- [Information given]:
○ ○ ○ ○

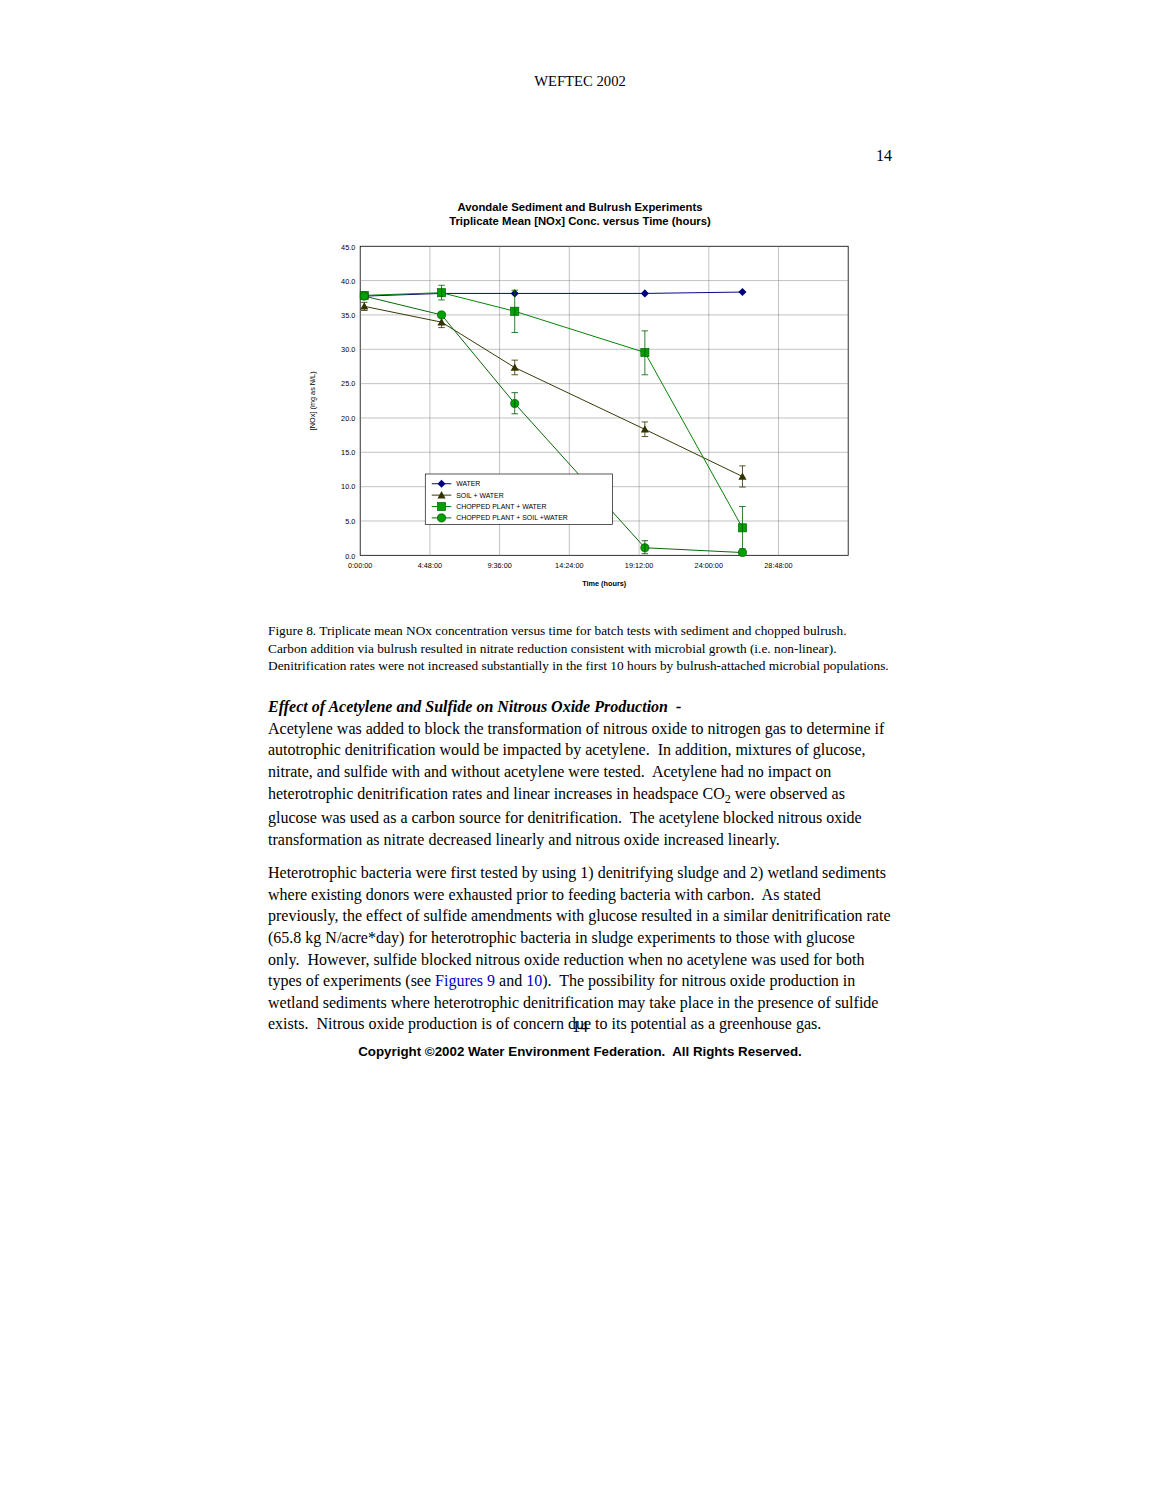WEFTEC 2002
14
Avondale Sediment and Bulrush Experiments
Triplicate Mean [NOx] Conc. versus Time (hours)
45.0 40.0 35.0 30.0 25.0 20.0 15.0 10.0 5.0 0.0 [NOx] (mg as N/L) 0:00:00 4:48:00 9:36:00 14:24:00 19:12:00 24:00:00 28:48:00 Time (hours) WATER SOIL + WATER CHOPPED PLANT + WATER CHOPPED PLANT + SOIL +WATER
Figure 8. Triplicate mean NOx concentration versus time for batch tests with sediment and chopped bulrush. Carbon addition via bulrush resulted in nitrate reduction consistent with microbial growth (i.e. non-linear). Denitrification rates were not increased substantially in the first 10 hours by bulrush-attached microbial populations.
Effect of Acetylene and Sulfide on Nitrous Oxide Production -
Acetylene was added to block the transformation of nitrous oxide to nitrogen gas to determine if autotrophic denitrification would be impacted by acetylene. In addition, mixtures of glucose, nitrate, and sulfide with and without acetylene were tested. Acetylene had no impact on heterotrophic denitrification rates and linear increases in headspace CO2 were observed as glucose was used as a carbon source for denitrification. The acetylene blocked nitrous oxide transformation as nitrate decreased linearly and nitrous oxide increased linearly.
Heterotrophic bacteria were first tested by using 1) denitrifying sludge and 2) wetland sediments where existing donors were exhausted prior to feeding bacteria with carbon. As stated previously, the effect of sulfide amendments with glucose resulted in a similar denitrification rate (65.8 kg N/acre*day) for heterotrophic bacteria in sludge experiments to those with glucose only. However, sulfide blocked nitrous oxide reduction when no acetylene was used for both types of experiments (see Figures 9 and 10). The possibility for nitrous oxide production in wetland sediments where heterotrophic denitrification may take place in the presence of sulfide exists. Nitrous oxide production is of concern due to its potential as a greenhouse gas.
14
Copyright ©2002 Water Environment Federation. All Rights Reserved.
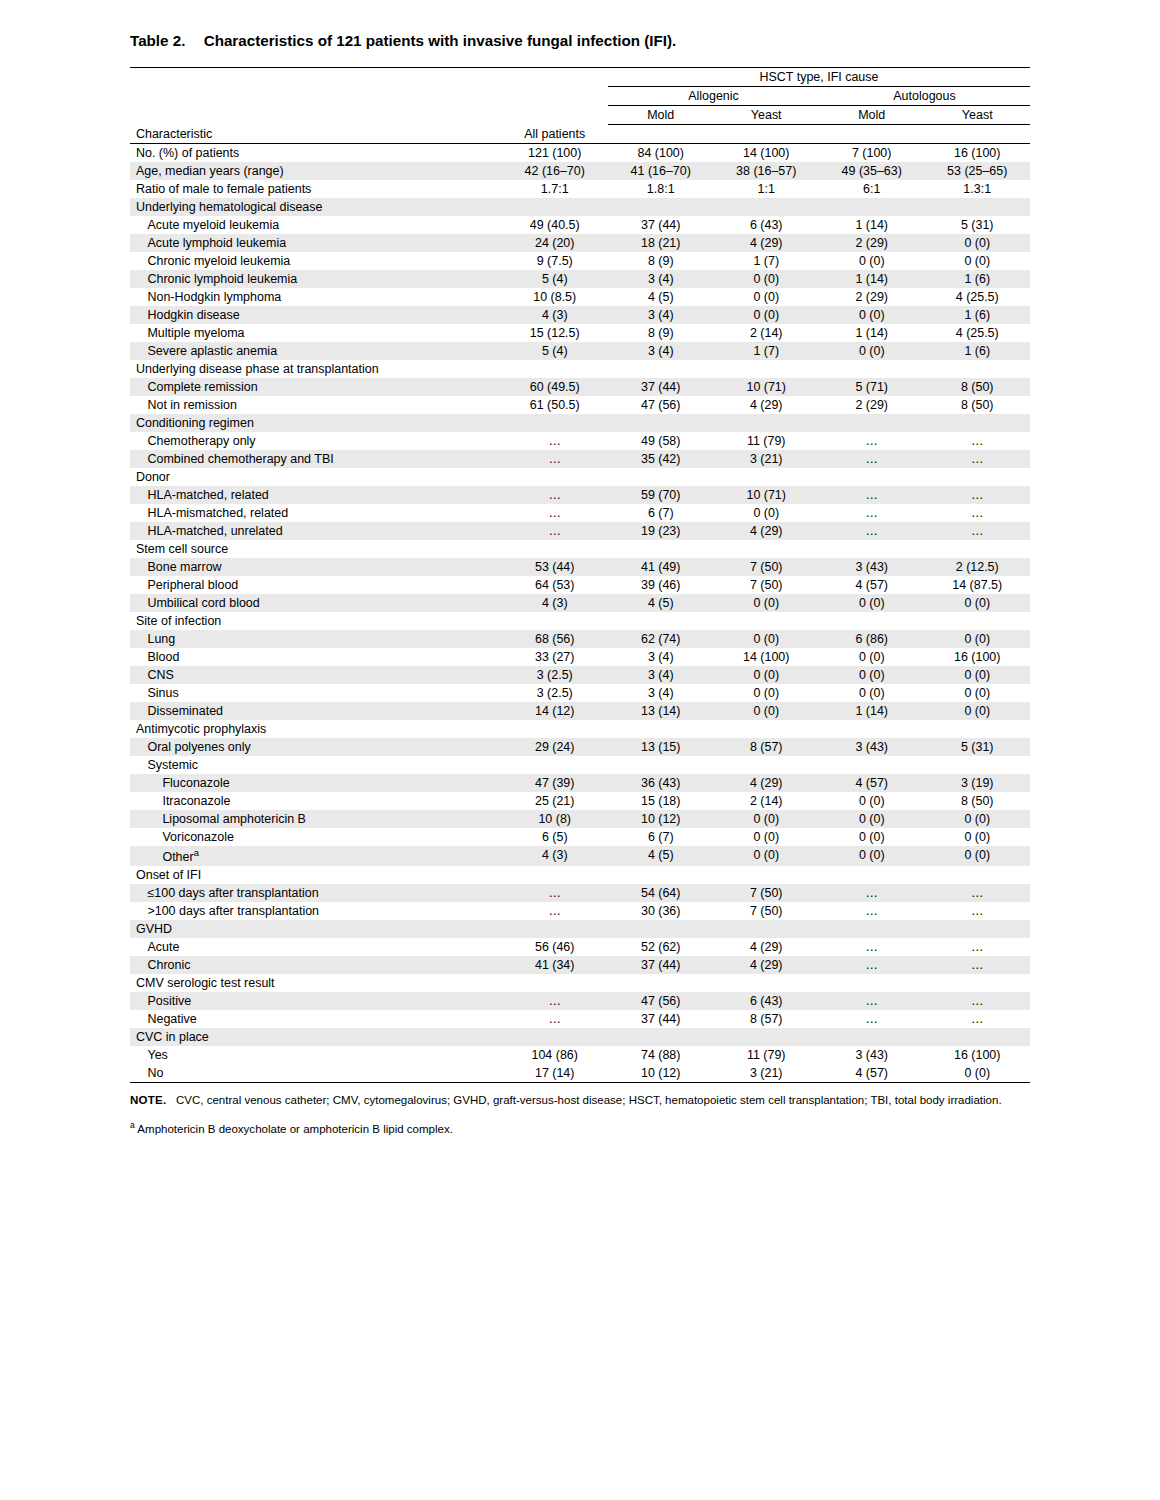Table 2. Characteristics of 121 patients with invasive fungal infection (IFI).
| | | HSCT type, IFI cause |
| --- | --- | --- |
| Allogenic | Autologous |
| Mold | Yeast | Mold | Yeast |
| Characteristic | All patients | | | | |
| No. (%) of patients | 121 (100) | 84 (100) | 14 (100) | 7 (100) | 16 (100) |
| Age, median years (range) | 42 (16–70) | 41 (16–70) | 38 (16–57) | 49 (35–63) | 53 (25–65) |
| Ratio of male to female patients | 1.7:1 | 1.8:1 | 1:1 | 6:1 | 1.3:1 |
| Underlying hematological disease | | | | | |
| Acute myeloid leukemia | 49 (40.5) | 37 (44) | 6 (43) | 1 (14) | 5 (31) |
| Acute lymphoid leukemia | 24 (20) | 18 (21) | 4 (29) | 2 (29) | 0 (0) |
| Chronic myeloid leukemia | 9 (7.5) | 8 (9) | 1 (7) | 0 (0) | 0 (0) |
| Chronic lymphoid leukemia | 5 (4) | 3 (4) | 0 (0) | 1 (14) | 1 (6) |
| Non-Hodgkin lymphoma | 10 (8.5) | 4 (5) | 0 (0) | 2 (29) | 4 (25.5) |
| Hodgkin disease | 4 (3) | 3 (4) | 0 (0) | 0 (0) | 1 (6) |
| Multiple myeloma | 15 (12.5) | 8 (9) | 2 (14) | 1 (14) | 4 (25.5) |
| Severe aplastic anemia | 5 (4) | 3 (4) | 1 (7) | 0 (0) | 1 (6) |
| Underlying disease phase at transplantation | | | | | |
| Complete remission | 60 (49.5) | 37 (44) | 10 (71) | 5 (71) | 8 (50) |
| Not in remission | 61 (50.5) | 47 (56) | 4 (29) | 2 (29) | 8 (50) |
| Conditioning regimen | | | | | |
| Chemotherapy only | … | 49 (58) | 11 (79) | … | … |
| Combined chemotherapy and TBI | … | 35 (42) | 3 (21) | … | … |
| Donor | | | | | |
| HLA-matched, related | … | 59 (70) | 10 (71) | … | … |
| HLA-mismatched, related | … | 6 (7) | 0 (0) | … | … |
| HLA-matched, unrelated | … | 19 (23) | 4 (29) | … | … |
| Stem cell source | | | | | |
| Bone marrow | 53 (44) | 41 (49) | 7 (50) | 3 (43) | 2 (12.5) |
| Peripheral blood | 64 (53) | 39 (46) | 7 (50) | 4 (57) | 14 (87.5) |
| Umbilical cord blood | 4 (3) | 4 (5) | 0 (0) | 0 (0) | 0 (0) |
| Site of infection | | | | | |
| Lung | 68 (56) | 62 (74) | 0 (0) | 6 (86) | 0 (0) |
| Blood | 33 (27) | 3 (4) | 14 (100) | 0 (0) | 16 (100) |
| CNS | 3 (2.5) | 3 (4) | 0 (0) | 0 (0) | 0 (0) |
| Sinus | 3 (2.5) | 3 (4) | 0 (0) | 0 (0) | 0 (0) |
| Disseminated | 14 (12) | 13 (14) | 0 (0) | 1 (14) | 0 (0) |
| Antimycotic prophylaxis | | | | | |
| Oral polyenes only | 29 (24) | 13 (15) | 8 (57) | 3 (43) | 5 (31) |
| Systemic | | | | | |
| Fluconazole | 47 (39) | 36 (43) | 4 (29) | 4 (57) | 3 (19) |
| Itraconazole | 25 (21) | 15 (18) | 2 (14) | 0 (0) | 8 (50) |
| Liposomal amphotericin B | 10 (8) | 10 (12) | 0 (0) | 0 (0) | 0 (0) |
| Voriconazole | 6 (5) | 6 (7) | 0 (0) | 0 (0) | 0 (0) |
| Other a | 4 (3) | 4 (5) | 0 (0) | 0 (0) | 0 (0) |
| Onset of IFI | | | | | |
| ≤100 days after transplantation | … | 54 (64) | 7 (50) | … | … |
| >100 days after transplantation | … | 30 (36) | 7 (50) | … | … |
| GVHD | | | | | |
| Acute | 56 (46) | 52 (62) | 4 (29) | … | … |
| Chronic | 41 (34) | 37 (44) | 4 (29) | … | … |
| CMV serologic test result | | | | | |
| Positive | … | 47 (56) | 6 (43) | … | … |
| Negative | … | 37 (44) | 8 (57) | … | … |
| CVC in place | | | | | |
| Yes | 104 (86) | 74 (88) | 11 (79) | 3 (43) | 16 (100) |
| No | 17 (14) | 10 (12) | 3 (21) | 4 (57) | 0 (0) |
NOTE. CVC, central venous catheter; CMV, cytomegalovirus; GVHD, graft-versus-host disease; HSCT, hematopoietic stem cell transplantation; TBI, total body irradiation.
a Amphotericin B deoxycholate or amphotericin B lipid complex.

○ ○ ○ ○

- [How to complete this task]:
Reproduce, word for word, every line starting at the line that contains "NOTE. CVC, central" and ending with the final line of the entries.

- [Exercise result]:
NOTE. CVC, central venous catheter; CMV, cytomegalovirus; GVHD, graft-versus-host disease; HSCT, hematopoietic stem cell transplantation; TBI, total body irradiation.
a Amphotericin B deoxycholate or amphotericin B lipid complex.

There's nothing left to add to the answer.